→ **Zu erledigende Aufgaben**
A: Nennen Sie alle Stellen im Text zum Haftungsprivileg, die in Anführungszeichen stehen.
B: Greifen Sie den Text zum Haftungsprivileg nach seinem letzten Satz auf und schreiben Sie ihn weiter.

→ **Text zur Prüfung**
►
Große Digitalplayer genießen ein Vorrecht, das in der analogen Welt niemand hat: das Haftungsprivileg. Damit muss Schluss sein. […]
Ich bin da – auch wenn es erst mal überraschen mag – eher beim US-Vizepräsidenten J. D. Vance. „Die kleinteiligen Regulierungsvorschriften des DSA bringen uns nicht weiter.“ Und: „Der DSA muss weg.“ Das waren zwei seiner Forderungen auf dem Pariser AI Summit im Februar. Auch wenn seine Begründung, die EU schränke damit die Meinungsfreiheit im Internet ein, natürlich abwegig ist. In Einem aber hat er möglicherweise nicht ganz unrecht: Im Bemühen, die Pflichten von „notice and takedown“ im DSA zu konkretisieren, wurde das Interesse der Plattformen weiter darauf reduziert, nur das umzusetzen, wozu sie nach Kenntnisnahme verpflichtet sind, oder wie man sich bei ihnen beschweren kann. Das wird ihrer Relevanz für die Meinungsbildung aber bei weitem nicht gerecht.
◄
→ **Übungsdaten**
►
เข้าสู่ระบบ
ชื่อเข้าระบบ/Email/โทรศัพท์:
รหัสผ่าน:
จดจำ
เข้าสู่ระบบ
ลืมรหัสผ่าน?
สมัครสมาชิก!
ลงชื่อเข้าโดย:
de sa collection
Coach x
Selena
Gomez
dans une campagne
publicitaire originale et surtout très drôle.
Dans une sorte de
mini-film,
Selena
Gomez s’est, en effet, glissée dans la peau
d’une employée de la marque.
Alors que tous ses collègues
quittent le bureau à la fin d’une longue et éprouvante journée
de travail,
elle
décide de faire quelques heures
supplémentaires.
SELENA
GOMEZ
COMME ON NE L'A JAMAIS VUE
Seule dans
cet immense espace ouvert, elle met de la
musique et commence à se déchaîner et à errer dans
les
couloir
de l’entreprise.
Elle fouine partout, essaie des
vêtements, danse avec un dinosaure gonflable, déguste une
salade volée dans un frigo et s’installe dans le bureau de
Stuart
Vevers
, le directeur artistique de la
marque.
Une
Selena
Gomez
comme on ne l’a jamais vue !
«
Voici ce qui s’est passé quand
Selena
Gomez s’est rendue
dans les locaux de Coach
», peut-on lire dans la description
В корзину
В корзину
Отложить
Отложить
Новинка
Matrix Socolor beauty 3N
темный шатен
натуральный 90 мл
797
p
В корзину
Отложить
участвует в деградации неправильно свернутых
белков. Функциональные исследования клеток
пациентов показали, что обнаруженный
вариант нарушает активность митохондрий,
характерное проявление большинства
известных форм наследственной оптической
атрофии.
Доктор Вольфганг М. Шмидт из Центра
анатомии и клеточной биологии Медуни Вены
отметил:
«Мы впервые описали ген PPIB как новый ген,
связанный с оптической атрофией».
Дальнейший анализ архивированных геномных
◄
►
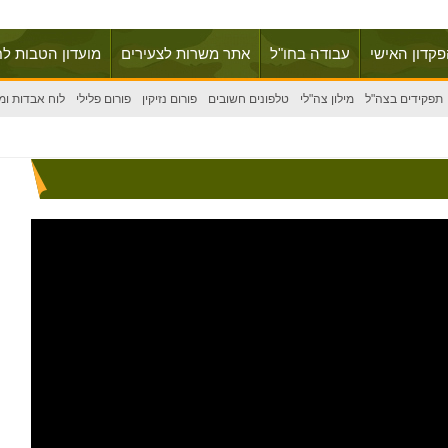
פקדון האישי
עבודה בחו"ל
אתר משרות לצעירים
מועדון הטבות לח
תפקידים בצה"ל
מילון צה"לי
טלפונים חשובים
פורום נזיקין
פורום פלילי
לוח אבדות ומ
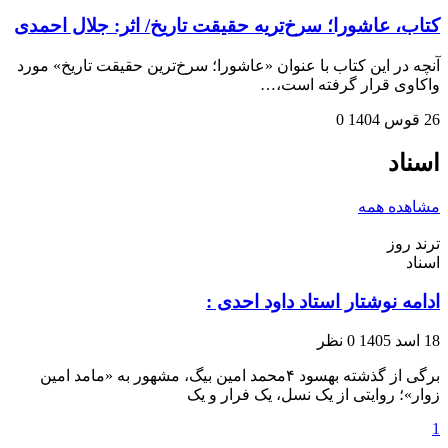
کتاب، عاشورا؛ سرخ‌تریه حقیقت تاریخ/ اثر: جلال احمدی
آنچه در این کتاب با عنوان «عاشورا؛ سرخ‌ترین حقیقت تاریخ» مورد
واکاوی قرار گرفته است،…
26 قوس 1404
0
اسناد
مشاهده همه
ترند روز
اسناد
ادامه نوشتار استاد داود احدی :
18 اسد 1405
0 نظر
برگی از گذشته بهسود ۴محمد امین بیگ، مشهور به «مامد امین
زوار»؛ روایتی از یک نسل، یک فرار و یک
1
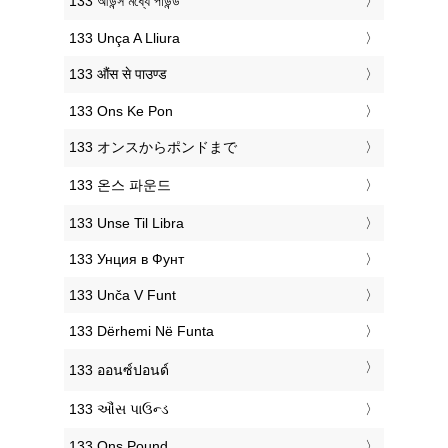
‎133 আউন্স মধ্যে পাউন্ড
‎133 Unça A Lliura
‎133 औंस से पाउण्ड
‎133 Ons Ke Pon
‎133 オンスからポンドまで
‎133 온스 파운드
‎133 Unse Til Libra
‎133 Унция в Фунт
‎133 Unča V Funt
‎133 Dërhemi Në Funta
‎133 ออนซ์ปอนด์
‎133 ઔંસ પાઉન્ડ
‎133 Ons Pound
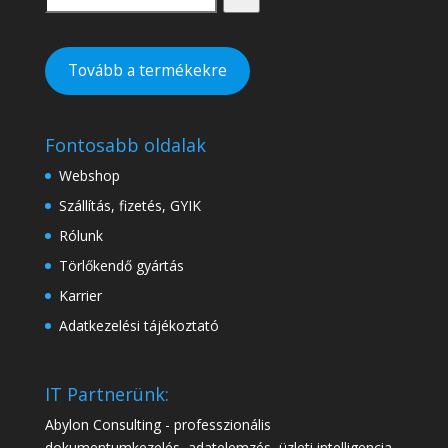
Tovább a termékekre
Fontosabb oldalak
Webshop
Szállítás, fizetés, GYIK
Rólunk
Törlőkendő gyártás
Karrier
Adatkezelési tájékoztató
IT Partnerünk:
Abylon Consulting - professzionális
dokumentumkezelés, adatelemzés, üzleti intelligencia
◄
→ **Lösungen**
A:
- „Die kleinteiligen Regulierungsvorschriften des DSA bringen uns nicht weiter.“
- „Der DSA muss weg.“
- „notice and takedown“

B:
Wenn wir weiter nur auf freiwillige Community-Standards und Transparenz setzen, wird sich nichts ändern. […]
Mir ist klar, dass dafür ein Paradigmenwechsel nötig ist: Das Haftungsprivileg der Plattformen ist überholt. Stattdessen sollte man die Verpflichtung der Plattformen konkretisieren, für strafbare Inhalte zu haften. So wird die Verantwortung „umgedreht“. Das entbürokratisiert, und heraus kommt ein System, in dem alle Medienhäuser nach den gleichen Prinzipien und entsprechend ihres Einflusses in die Verantwortung genommen werden. […]
Der Schutz des freien politischen Meinungsbildungsprozesses ist von klassischen Medien wie Rundfunk und Presse auf Social Media zu übertragen. Damit wird ganz nebenbei ein großer Schritt in Richtung Level-Playing-Field in einer konvergenten Medienwelt gemacht.